Et pour nous, alors ?
L’espoir est-il encore justifié ? Pouvons-nous, comme ces naufragés,
croire qu’une issue nous attend, que notre monde n’est pas simplement condamné
à se détruire par lui-même, en réponse aux actions qui sont les nôtres et aux
mécanismes que nous laissons s’installer ? L’espoir est une force
particulièrement puissante. Il importe de la manier avec précaution. Il
convient de ne pas se laisser prendre dans ses filets sans garder à l’esprit
qu’il peut rester vain, qu’aucune réponse peut être apportée, et que notre
attente peut être déçue — non seulement par notre société, mais bien par les
humains qui nous environnent : par nos connaissances, par nos plus proches
amis, par notre famille.
Alors faut-il céder au défaitisme
et renoncer à l’espoir d’un ciel renaissant qui ne soit pas ombreux ? Non.

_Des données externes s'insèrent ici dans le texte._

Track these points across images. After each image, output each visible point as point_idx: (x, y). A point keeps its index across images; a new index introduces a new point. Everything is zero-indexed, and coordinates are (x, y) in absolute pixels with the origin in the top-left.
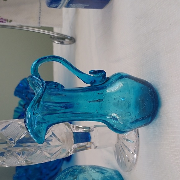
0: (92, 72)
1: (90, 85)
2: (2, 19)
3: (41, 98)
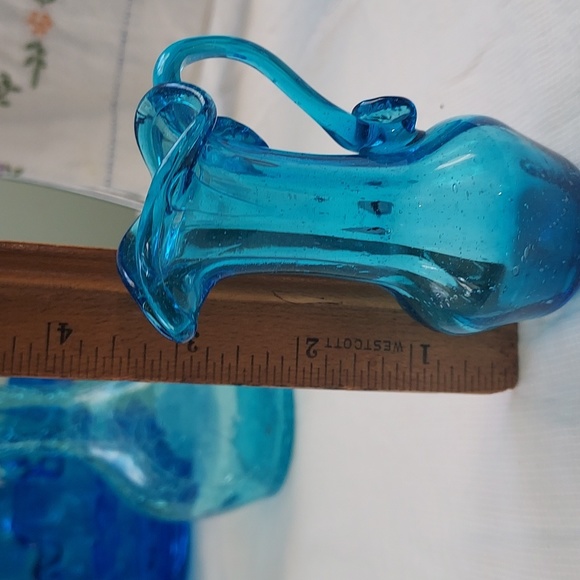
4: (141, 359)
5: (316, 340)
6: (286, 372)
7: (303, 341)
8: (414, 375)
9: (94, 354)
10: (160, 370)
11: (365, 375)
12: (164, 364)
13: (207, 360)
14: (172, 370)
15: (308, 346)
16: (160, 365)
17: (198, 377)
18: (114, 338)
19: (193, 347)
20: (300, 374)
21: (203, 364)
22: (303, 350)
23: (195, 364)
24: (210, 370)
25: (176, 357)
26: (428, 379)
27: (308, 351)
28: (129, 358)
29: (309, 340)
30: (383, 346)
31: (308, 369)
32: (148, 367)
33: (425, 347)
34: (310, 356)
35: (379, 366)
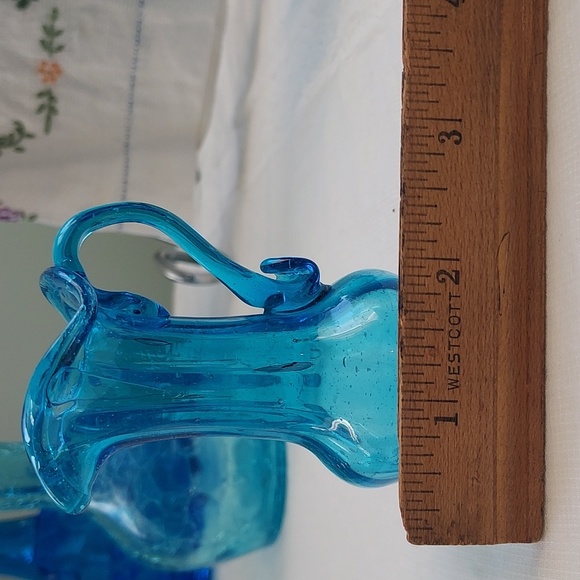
0: (271, 265)
1: (261, 311)
2: (6, 210)
3: (75, 348)
4: (429, 80)
5: (457, 282)
6: (419, 245)
7: (454, 265)
8: (420, 405)
9: (432, 30)
10: (418, 101)
11: (417, 342)
12: (424, 106)
13: (430, 154)
14: (418, 114)
15: (450, 272)
16: (423, 101)
17: (412, 144)
18: (451, 51)
19: (444, 137)
20: (418, 263)
21: (425, 149)
22: (444, 265)
23: (425, 140)
24: (419, 157)
25: (431, 119)
26: (416, 423)
27: (445, 272)
28: (430, 67)
29: (457, 272)
30: (454, 365)
31: (424, 272)
32: (420, 88)
33: (455, 420)
34: (438, 274)
35: (429, 359)
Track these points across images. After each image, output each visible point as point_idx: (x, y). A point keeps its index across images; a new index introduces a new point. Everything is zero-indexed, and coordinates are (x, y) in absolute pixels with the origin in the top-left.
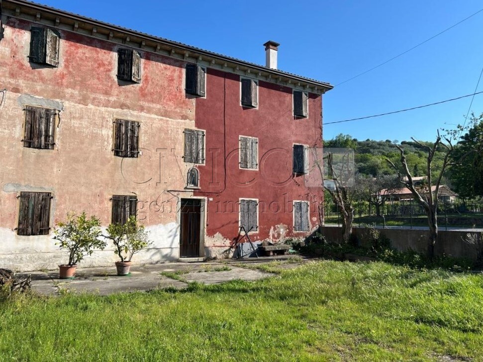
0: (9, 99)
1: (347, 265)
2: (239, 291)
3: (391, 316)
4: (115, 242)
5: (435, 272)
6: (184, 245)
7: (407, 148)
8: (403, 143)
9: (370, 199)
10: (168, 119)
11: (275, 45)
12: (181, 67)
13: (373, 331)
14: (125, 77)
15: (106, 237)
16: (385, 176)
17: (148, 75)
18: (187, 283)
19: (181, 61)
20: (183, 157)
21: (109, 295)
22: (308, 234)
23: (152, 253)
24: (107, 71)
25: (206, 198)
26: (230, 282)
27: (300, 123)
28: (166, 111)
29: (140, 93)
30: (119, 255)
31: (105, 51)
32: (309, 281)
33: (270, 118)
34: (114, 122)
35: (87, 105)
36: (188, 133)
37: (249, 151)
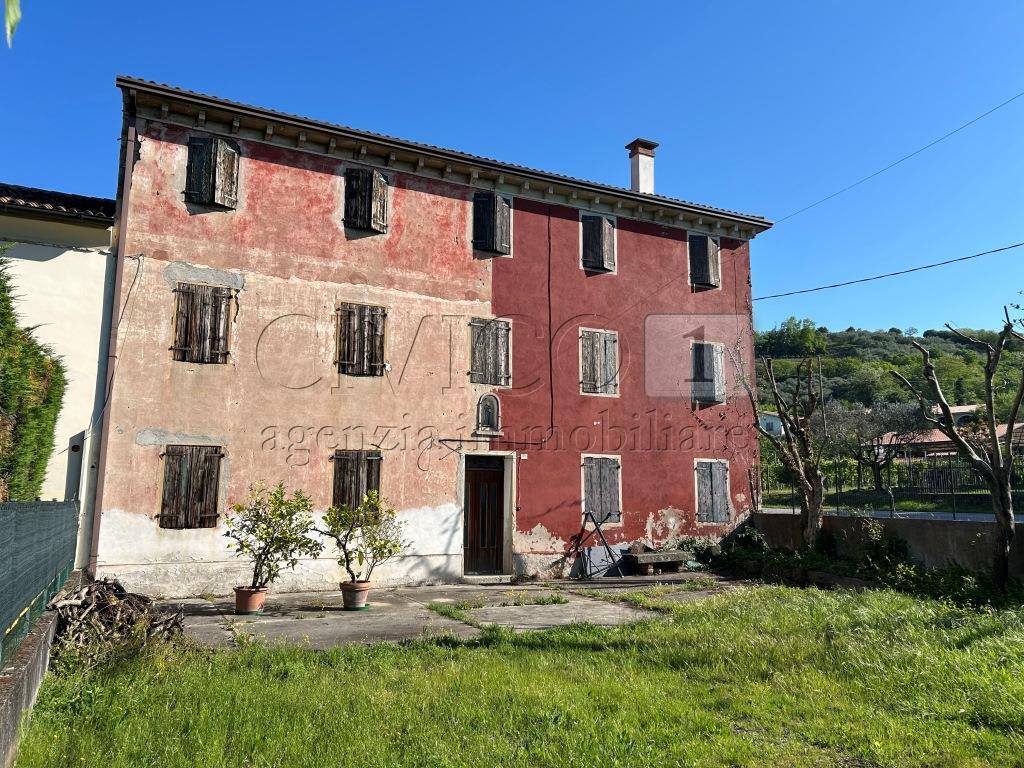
0: (150, 271)
1: (813, 596)
2: (584, 647)
3: (915, 712)
4: (339, 543)
5: (1012, 614)
6: (471, 549)
7: (939, 345)
8: (927, 334)
9: (860, 454)
10: (439, 300)
11: (649, 146)
12: (463, 198)
13: (877, 743)
14: (359, 222)
15: (322, 533)
16: (891, 406)
17: (402, 216)
18: (479, 627)
19: (463, 187)
21: (328, 649)
22: (727, 530)
23: (410, 565)
24: (323, 213)
25: (514, 454)
26: (567, 628)
27: (704, 300)
28: (436, 285)
29: (387, 253)
30: (348, 568)
31: (321, 174)
32: (732, 629)
33: (641, 291)
34: (339, 309)
35: (288, 278)
36: (480, 328)
37: (600, 358)
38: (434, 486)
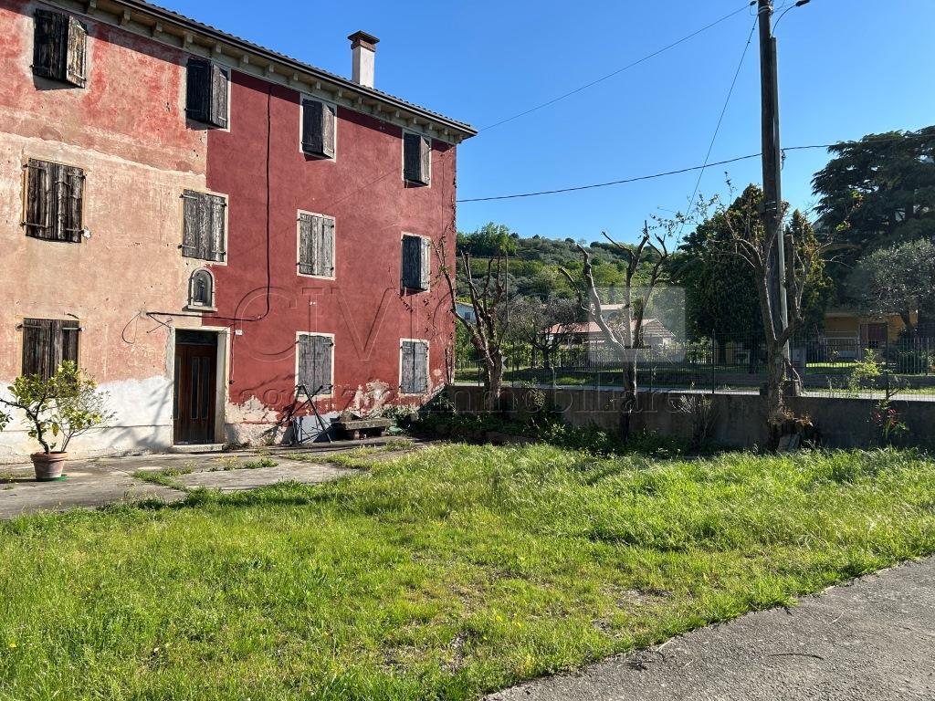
1: (488, 451)
2: (289, 502)
3: (553, 533)
4: (29, 414)
5: (628, 459)
6: (182, 420)
7: (600, 254)
8: (594, 245)
9: (535, 339)
10: (147, 167)
11: (371, 41)
12: (176, 62)
13: (522, 558)
14: (50, 70)
15: (8, 403)
16: (560, 301)
17: (103, 71)
18: (186, 491)
19: (176, 50)
20: (180, 247)
21: (14, 518)
22: (425, 400)
23: (114, 436)
24: (7, 55)
25: (228, 330)
26: (274, 486)
27: (415, 195)
28: (143, 151)
29: (86, 109)
30: (40, 439)
32: (421, 479)
33: (359, 181)
34: (26, 166)
36: (191, 199)
37: (317, 240)
38: (141, 359)
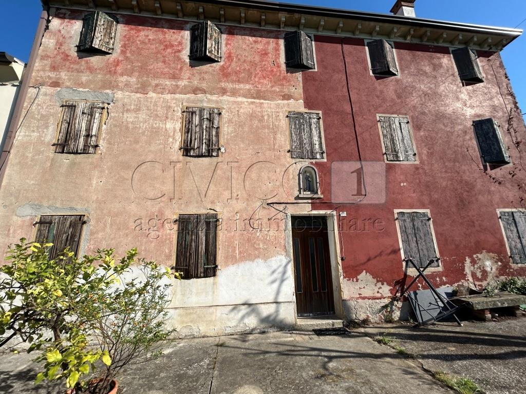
6: (305, 293)
10: (262, 101)
11: (409, 1)
12: (277, 38)
14: (199, 57)
17: (232, 51)
19: (277, 31)
20: (289, 151)
24: (175, 52)
25: (335, 213)
28: (259, 92)
29: (221, 73)
31: (174, 31)
34: (184, 112)
35: (147, 94)
36: (295, 118)
37: (398, 135)
38: (265, 241)
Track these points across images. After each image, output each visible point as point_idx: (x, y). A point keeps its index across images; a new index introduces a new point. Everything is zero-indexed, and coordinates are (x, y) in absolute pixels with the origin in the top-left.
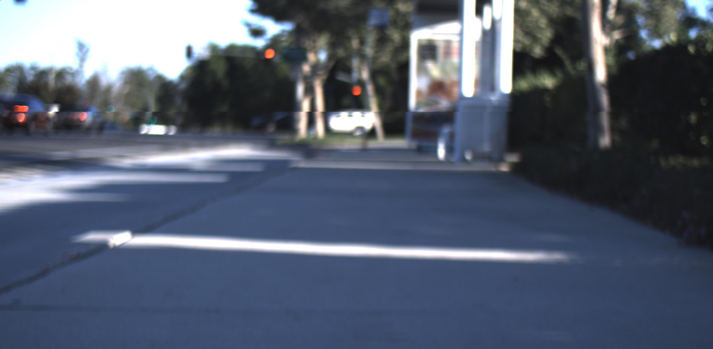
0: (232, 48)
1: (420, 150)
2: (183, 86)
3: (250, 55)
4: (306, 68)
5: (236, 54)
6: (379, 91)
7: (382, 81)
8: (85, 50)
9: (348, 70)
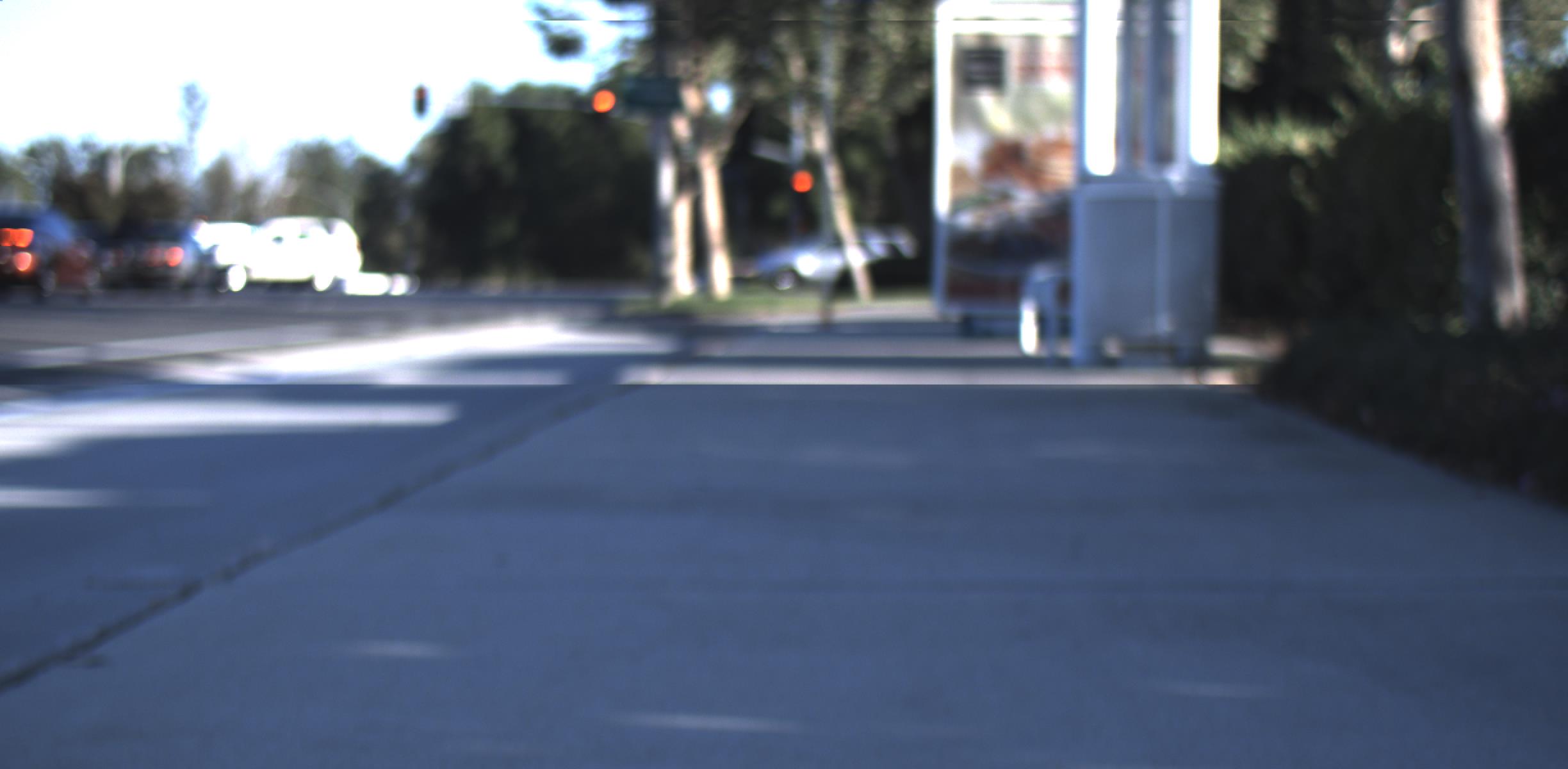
0: (522, 91)
1: (967, 328)
2: (415, 179)
3: (562, 106)
4: (681, 128)
5: (531, 104)
6: (853, 182)
7: (858, 158)
8: (198, 104)
9: (782, 135)
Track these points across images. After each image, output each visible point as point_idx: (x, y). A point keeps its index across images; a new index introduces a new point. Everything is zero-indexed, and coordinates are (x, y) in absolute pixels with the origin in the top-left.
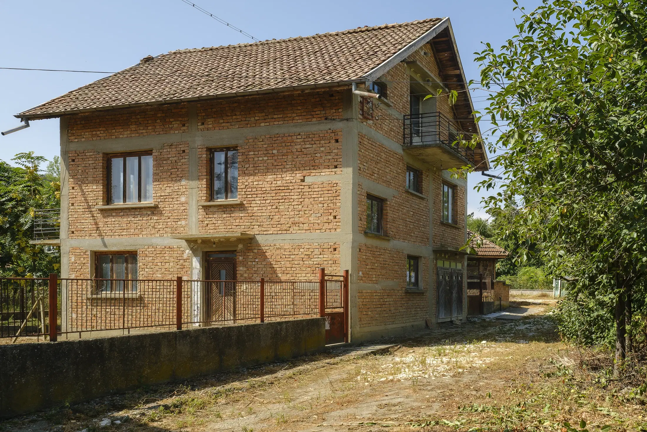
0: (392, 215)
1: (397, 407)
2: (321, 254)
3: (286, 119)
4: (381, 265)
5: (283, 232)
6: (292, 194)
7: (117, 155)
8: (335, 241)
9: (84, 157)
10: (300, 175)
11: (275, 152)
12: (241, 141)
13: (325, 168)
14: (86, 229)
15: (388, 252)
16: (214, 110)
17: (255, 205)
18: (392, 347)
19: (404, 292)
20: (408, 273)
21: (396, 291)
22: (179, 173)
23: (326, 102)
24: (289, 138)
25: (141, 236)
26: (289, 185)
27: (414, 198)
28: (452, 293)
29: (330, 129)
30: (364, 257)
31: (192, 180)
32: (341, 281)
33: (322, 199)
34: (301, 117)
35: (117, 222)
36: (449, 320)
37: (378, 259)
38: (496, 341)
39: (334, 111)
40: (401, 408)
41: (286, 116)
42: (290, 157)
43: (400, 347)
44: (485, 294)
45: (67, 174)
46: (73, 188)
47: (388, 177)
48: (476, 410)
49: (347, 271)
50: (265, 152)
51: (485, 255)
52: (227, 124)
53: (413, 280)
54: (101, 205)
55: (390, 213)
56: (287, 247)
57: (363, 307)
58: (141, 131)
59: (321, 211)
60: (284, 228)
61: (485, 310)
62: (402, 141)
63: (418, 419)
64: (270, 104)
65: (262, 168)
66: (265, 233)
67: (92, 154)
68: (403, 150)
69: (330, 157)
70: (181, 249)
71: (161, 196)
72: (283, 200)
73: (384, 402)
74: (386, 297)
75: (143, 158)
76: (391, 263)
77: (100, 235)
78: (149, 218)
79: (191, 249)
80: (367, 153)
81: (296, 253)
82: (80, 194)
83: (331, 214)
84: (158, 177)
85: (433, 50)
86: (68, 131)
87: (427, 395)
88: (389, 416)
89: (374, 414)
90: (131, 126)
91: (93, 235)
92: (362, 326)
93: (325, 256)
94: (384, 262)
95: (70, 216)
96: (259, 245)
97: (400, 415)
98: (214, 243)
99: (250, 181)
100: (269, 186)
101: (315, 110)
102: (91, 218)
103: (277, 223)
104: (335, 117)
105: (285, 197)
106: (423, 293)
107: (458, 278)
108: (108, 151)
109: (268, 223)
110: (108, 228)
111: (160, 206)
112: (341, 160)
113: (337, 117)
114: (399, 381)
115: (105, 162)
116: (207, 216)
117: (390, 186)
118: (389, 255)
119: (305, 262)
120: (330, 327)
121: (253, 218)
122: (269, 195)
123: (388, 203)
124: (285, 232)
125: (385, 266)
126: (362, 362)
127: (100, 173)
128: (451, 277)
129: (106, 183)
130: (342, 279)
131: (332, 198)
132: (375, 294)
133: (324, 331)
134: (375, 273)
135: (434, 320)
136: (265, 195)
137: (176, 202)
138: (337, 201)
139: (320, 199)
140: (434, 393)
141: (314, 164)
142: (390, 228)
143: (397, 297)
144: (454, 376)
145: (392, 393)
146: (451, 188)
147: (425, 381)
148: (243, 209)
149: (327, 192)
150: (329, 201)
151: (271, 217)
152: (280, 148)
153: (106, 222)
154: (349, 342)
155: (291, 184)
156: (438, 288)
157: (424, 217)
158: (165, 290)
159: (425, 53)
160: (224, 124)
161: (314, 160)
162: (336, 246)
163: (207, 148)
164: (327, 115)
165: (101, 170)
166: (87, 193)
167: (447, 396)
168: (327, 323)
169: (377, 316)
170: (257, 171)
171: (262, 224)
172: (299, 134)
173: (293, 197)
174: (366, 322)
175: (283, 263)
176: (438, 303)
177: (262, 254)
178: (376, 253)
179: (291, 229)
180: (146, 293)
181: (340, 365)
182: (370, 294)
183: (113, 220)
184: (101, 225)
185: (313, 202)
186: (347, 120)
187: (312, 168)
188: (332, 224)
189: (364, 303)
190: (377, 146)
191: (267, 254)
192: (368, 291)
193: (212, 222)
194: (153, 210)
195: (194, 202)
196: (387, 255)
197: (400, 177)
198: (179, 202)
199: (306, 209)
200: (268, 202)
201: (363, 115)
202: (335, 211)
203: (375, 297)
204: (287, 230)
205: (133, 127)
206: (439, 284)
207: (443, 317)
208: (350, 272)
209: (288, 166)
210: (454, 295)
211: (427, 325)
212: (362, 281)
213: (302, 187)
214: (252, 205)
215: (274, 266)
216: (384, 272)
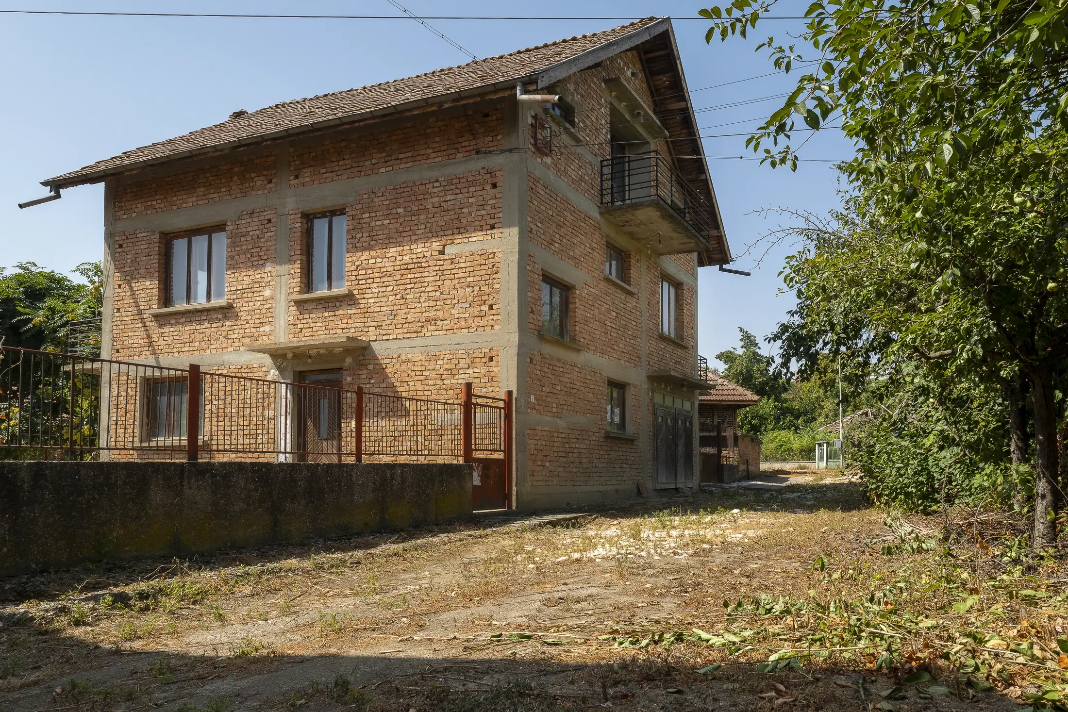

Il faut céder au réalisme : se rappeler que notre humanité contient aussi
notre espérance, mais que cette espérance ne vit pas seule, dans l’abstrait.
Elle se nourrit de ce que nous faisons, de ce que nous refusons, de ce que nous
construisons, de ce que nous protégeons. Et se rappeler, enfin, que pour toutes
et tous une réponse existera, en temps et en heure.